I am currently drying some blanks and I have a block about 7x5x1... should I cut it before stabilizing?  After? Or should I have cut it before drying, which is to late I think.   

Thanks for the advice!


----------



## Gary Beasley (Feb 5, 2021)

You should cut it before stabilizing, that makes it easier for the resin to penetrate to the center of the blank.


----------



## jakoop (Feb 5, 2021)

Gary Beasley said:


> You should cut it before stabilizing, that makes it easier for the resin to penetrate to the center of the blank.

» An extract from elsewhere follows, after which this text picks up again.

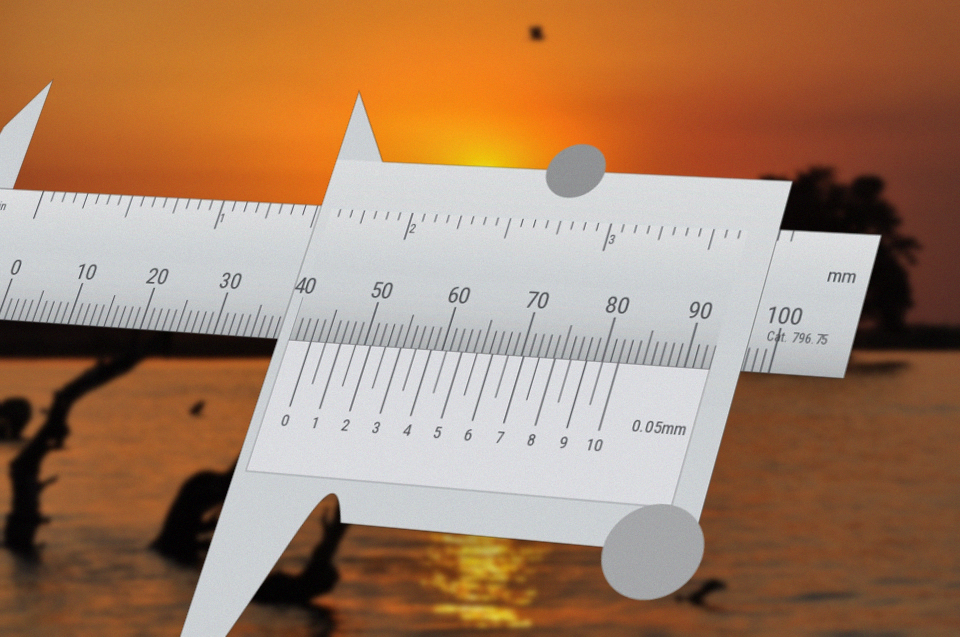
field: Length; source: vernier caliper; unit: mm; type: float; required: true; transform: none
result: 43.0 mm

Thank you, that makes sense.  Still learning about stabilizing but love what I have done so far.  Thanks again!


----------



## Larryreitz (Feb 5, 2021)

It will dry faster if cut.


----------



## wolf creek knives (Feb 5, 2021)

I always cut mine to size before stabilizing.  The pieces dry faster and, as mentioned above, the stabilizing solution penetrates much better.


----------



## Gary Beasley (Feb 6, 2021)

Its also highly recommended to heat your blanks for an hour or two to drive of any residual moisture the store them in a ziplock until stabilizing. Any trapped moisture will drive the resin back out as you heat it.


----------